• Using the information:
#1 Could you reproduce the network node description word for word, starting at "In certain alternative" and ending at "unit (not shown)."?
#2 Can you pick up the network node description after its last sentence and carry it further?

• Page text:
--------------------

In certain alternative embodiments, the network node 1100 does not include separate radio front-end circuitry 1118, instead, the processing circuitry 1102 includes radio front-end circuitry and is connected to the antenna 1110. Similarly, in some embodiments, all or some of the RF transceiver circuitry 1112 is part of the communication interface 1106. In still other embodiments, the communication interface 1106 includes one or more ports or terminals 1116, the radio front-end circuitry 1118, and the RF transceiver circuitry 1112, as part of a radio unit (not shown), and the communication interface 1106 communicates with the baseband processing circuitry 1114, which is part of a digital unit (not shown).

The antenna 1110 may include one or more antennas, or antenna arrays, configured to send and/or receive wireless signals. The antenna 1110 may be coupled to the radio front-end circuitry 1118 and may be any type of antenna capable of transmitting and receiving data and/or signals wirelessly. In certain embodiments, the antenna 1110 is separate from the network node 1100 and connectable to the network node 1100 through an interface or port.

The antenna 1110, communication interface 1106, and/or the processing circuitry 1102 may be configured to perform any receiving operations and/or certain obtaining operations described herein as being performed by the network node. Any information, data and/or signals may be received from a UE, another network node and/or any other network equipment. Similarly, the antenna 1110, the communication interface 1106, and/or the processing circuitry 1102 may be configured to perform any transmitting operations described herein as being performed by the network node. Any information, data and/or signals may be transmitted to a UE, another network node and/or any other network equipment.

--------------------

• Dataset excerpts:
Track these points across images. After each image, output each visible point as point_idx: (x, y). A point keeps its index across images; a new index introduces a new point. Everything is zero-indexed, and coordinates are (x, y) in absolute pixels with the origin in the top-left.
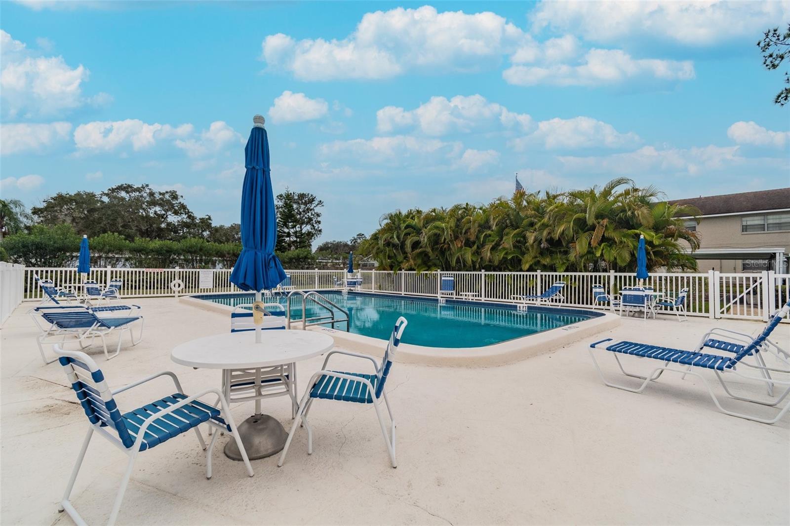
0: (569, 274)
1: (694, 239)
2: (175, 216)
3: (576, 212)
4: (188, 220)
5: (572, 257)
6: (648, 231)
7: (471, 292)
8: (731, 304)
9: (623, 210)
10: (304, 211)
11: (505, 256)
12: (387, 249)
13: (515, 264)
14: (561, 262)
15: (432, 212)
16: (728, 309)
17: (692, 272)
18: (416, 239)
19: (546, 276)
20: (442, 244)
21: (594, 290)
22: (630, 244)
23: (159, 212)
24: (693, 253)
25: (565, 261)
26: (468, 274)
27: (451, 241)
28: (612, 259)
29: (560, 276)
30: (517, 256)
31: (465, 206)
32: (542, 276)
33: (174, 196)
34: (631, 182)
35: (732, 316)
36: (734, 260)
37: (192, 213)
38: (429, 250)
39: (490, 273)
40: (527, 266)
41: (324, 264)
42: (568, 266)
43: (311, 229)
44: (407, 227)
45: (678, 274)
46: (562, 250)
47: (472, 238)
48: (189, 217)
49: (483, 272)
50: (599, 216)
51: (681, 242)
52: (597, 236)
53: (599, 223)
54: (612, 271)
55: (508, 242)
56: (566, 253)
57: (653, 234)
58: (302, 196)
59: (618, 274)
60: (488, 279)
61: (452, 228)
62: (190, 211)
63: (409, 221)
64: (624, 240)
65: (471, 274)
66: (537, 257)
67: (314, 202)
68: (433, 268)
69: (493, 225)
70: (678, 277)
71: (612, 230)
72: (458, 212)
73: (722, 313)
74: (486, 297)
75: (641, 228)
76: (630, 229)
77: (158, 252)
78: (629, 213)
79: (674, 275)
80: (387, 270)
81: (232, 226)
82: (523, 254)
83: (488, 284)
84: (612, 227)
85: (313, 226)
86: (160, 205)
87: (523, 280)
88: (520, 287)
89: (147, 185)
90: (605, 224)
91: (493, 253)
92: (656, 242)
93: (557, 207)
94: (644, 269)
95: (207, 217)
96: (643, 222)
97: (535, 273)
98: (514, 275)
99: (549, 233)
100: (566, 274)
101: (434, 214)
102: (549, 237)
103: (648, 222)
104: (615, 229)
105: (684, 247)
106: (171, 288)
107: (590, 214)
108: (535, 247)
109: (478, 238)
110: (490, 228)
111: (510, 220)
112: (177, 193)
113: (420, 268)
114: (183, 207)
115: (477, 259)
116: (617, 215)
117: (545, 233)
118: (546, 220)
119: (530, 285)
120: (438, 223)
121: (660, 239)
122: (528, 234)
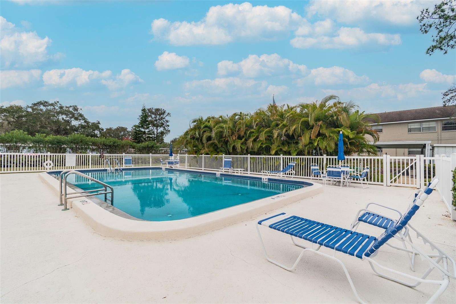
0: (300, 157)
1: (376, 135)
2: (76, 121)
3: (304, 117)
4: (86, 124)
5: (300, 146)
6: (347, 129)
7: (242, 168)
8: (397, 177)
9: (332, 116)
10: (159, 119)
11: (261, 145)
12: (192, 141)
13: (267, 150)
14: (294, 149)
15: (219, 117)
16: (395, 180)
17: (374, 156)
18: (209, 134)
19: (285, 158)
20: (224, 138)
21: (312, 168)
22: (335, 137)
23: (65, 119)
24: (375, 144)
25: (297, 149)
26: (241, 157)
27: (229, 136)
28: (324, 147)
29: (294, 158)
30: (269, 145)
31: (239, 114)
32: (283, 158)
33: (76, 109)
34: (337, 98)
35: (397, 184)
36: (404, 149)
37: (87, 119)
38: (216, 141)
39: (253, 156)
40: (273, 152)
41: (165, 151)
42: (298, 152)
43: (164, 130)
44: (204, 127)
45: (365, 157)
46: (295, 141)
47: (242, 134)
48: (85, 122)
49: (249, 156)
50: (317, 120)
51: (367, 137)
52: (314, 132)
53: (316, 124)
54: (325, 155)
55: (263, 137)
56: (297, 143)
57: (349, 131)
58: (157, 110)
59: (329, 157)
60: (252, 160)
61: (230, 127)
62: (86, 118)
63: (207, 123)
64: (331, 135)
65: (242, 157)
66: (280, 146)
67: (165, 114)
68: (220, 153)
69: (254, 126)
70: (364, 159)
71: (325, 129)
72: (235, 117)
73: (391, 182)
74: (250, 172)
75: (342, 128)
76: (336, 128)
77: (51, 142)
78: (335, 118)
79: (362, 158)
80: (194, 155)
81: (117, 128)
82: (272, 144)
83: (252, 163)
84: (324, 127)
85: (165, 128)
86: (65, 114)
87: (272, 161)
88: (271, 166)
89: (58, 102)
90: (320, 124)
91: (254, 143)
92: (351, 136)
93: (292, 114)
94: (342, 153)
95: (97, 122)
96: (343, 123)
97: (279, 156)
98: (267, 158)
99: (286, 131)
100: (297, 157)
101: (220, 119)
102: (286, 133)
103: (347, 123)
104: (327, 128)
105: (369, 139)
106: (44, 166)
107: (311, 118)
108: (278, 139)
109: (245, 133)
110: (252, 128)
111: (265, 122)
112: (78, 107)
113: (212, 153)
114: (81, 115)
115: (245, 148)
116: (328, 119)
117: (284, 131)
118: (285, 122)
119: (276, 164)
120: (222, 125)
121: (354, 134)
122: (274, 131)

--------------------

• Your written answers:
#1
In certain alternative embodiments, the network node 1100 does not include separate radio front-end circuitry 1118, instead, the processing circuitry 1102 includes radio front-end circuitry and is connected to the antenna 1110. Similarly, in some embodiments, all or some of the RF transceiver circuitry 1112 is part of the communication interface 1106. In still other embodiments, the communication interface 1106 includes one or more ports or terminals 1116, the radio front-end circuitry 1118, and the RF transceiver circuitry 1112, as part of a radio unit (not shown), and the communication interface 1106 communicates with the baseband processing circuitry 1114, which is part of a digital unit (not shown).

#2
The power source 1108 provides power to the various components of network node 1100 in a form suitable for the respective components (e.g., at a voltage and current level needed for each respective component). The power source 1108 may further comprise, or be coupled to, power management circuitry to supply the components of the network node 1100 with power for performing the functionality described herein. For example, the network node 1100 may be connectable to an external power source (e.g., the power grid, an electricity outlet) via an input circuitry or interface such as an electrical cable, whereby the external power source supplies power to power circuitry of the power source 1108. As a further example, the power source 1108 may comprise a source of power in the form of a battery or battery pack which is connected to, or integrated in, power circuitry. The battery may provide backup power should the external power source fail.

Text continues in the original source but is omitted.